Why does vectorization provide little to no speedup for matrix_exp?

I’m trying to do some optimizations. My understanding is that, usually, it’s better to vectorize than to do loops. But this doesn’t seem to be the case for matrix_exp. Here are some tests:

matrices = [torch.rand(1000, 1000) for _ in range(16)]

Test using loops:


%%timeit
for m in matrices:
    e = torch.matrix_exp(m)
2.24 s ± 48.4 ms per loop (mean ± std. dev. of 7 runs, 1 loop each)

Test with vectorization:


%%timeit
torch.matrix_exp(torch.stack(matrices))
2.21 s ± 16.2 ms per loop (mean ± std. dev. of 7 runs, 1 loop each)

I would love to understand why there’s very little speed-up in this case, and if there’s anything else I can do.

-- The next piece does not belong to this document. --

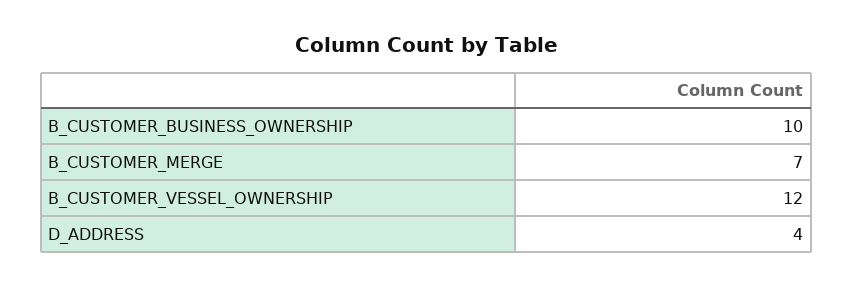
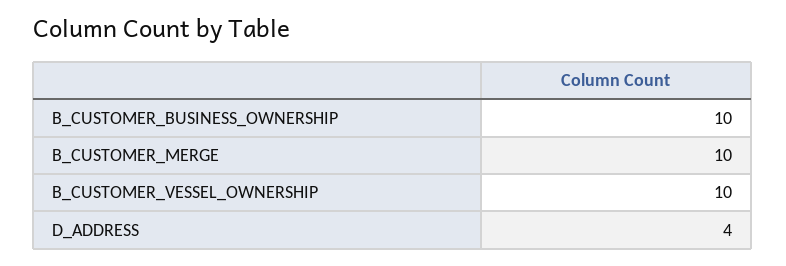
B_CUSTOMER_MERGE: 7 -> 10
B_CUSTOMER_VESSEL_OWNERSHIP: 12 -> 10

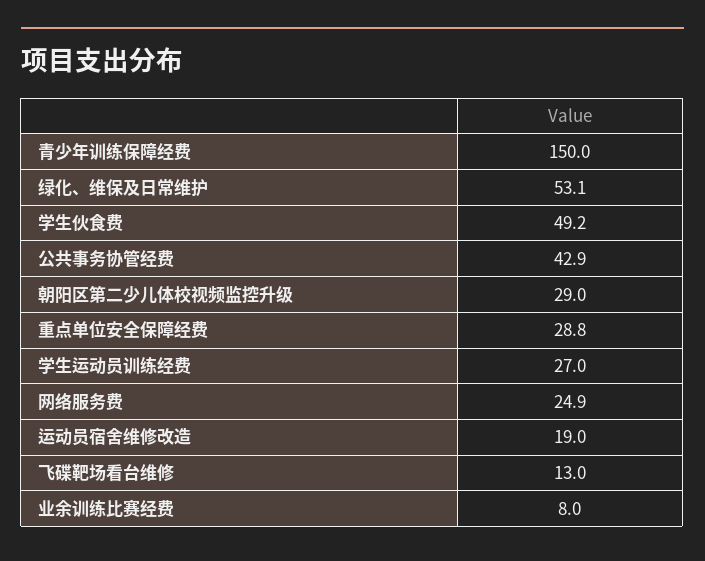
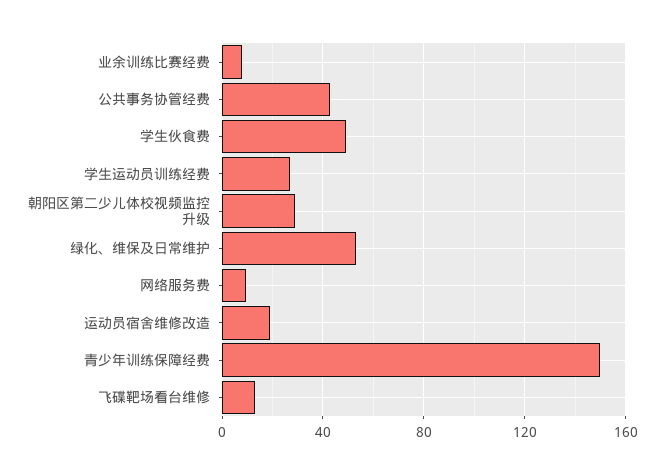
重点单位安全保障经费: 28.8 -> none
网络服务费: 24.9 -> 10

So I don’t know how matrix exp is implemented (it could just be looping over the items), but one general thought that applies to 1000x1000 matrices: Vectorization works best when the individual operations either cannot use all computational facilities (ie fully use the CPU/GPU) or the “administrative overhead” (e.g. creation of Tensor data structures with metadata) has a substantial computation. I would doubt that this is necessarily the case here.

Best regards

Thomas

Late to the party here, but yeah, there’s a part of the implementation that’s basically sequential: pytorch/LinearAlgebra.cpp at 7f18ef14c1fed4e4376a75d626d98ba3c074809c · pytorch/pytorch · GitHub
We could do better there by simply choosing the largest number in the whole batch and perform that many matmuls for the whole batch. I suspect this would work best in real world scenarios.